Here are four key takeaways from the study, in which scientists from Paris Descartes University surveyed more than 1,000 patients about the use of AI-powered and wearable digital health solutions:
1. Just 3 percent of participants said negative aspects such as cybersecurity risks and data privacy issues outweigh the potential benefits of tech-enabled care, while 20 percent said the benefits “greatly outweighed” the dangers.
2. However, approximately 20 percent said they would refuse all four of the high-tech care options presented: AI-powered skin cancer screening, remote monitoring of chronic conditions to predict exacerbations, “smart” clothes for physical therapy and AI chatbots to answer emergency calls.
3. A total of 35 percent of those surveyed said they would refuse at least one of the presented AI-enabled or wearable treatment options.
4. Overall, only 50 percent of patients said the development of AI and other digital tools in healthcare represented an “important opportunity”; 11 percent considered this innovation dangerous.

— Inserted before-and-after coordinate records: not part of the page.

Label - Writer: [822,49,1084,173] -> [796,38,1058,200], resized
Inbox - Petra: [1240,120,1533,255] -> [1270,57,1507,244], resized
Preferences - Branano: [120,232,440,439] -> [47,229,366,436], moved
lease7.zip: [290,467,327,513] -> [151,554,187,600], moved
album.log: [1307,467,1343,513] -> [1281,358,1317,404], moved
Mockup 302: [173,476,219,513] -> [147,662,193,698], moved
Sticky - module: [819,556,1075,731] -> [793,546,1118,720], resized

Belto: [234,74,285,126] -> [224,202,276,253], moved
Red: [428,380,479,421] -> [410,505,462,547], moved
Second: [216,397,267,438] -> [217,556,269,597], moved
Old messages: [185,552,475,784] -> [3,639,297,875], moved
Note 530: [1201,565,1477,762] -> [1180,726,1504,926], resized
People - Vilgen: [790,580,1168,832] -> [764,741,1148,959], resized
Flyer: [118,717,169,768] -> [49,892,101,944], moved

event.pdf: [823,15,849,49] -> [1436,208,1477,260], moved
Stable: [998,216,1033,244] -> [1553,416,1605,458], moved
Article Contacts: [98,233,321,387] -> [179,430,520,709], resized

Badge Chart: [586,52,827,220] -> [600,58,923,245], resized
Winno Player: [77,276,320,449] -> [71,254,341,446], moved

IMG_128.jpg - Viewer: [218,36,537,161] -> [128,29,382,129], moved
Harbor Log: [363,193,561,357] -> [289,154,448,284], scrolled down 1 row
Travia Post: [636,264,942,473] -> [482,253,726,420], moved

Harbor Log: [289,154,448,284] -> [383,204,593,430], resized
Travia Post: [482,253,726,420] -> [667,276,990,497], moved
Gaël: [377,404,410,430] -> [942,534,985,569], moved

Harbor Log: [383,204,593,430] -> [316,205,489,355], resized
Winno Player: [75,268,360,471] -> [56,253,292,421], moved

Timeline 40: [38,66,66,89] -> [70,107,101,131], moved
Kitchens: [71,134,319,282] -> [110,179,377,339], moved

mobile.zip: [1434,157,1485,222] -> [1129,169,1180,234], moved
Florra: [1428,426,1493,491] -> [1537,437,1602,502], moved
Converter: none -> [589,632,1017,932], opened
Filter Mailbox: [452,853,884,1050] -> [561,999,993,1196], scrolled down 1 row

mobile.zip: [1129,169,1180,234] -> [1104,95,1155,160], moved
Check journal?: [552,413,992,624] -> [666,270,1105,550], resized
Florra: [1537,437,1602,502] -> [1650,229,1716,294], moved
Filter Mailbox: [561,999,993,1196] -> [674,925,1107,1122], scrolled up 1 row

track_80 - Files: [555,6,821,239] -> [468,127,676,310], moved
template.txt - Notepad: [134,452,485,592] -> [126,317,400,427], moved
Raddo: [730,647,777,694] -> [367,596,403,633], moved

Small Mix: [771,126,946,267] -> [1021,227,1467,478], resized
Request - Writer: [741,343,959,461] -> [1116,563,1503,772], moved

“Our results highlight that patients intuitively think that AI should help clinicians ‘predict’ outcomes, but that decisions, actions and recommendations should remain a human task. Technology would be like a ‘driver assistance’ for clinicians,” the study’s authors wrote. “Even among patients who were the most ready for the use of technology in their care, they would only see AI as a complement — and not as replacement — for human care for situations related to sensitive topics (cancer) or which involved lasting interventions (monitoring for chronic conditions).”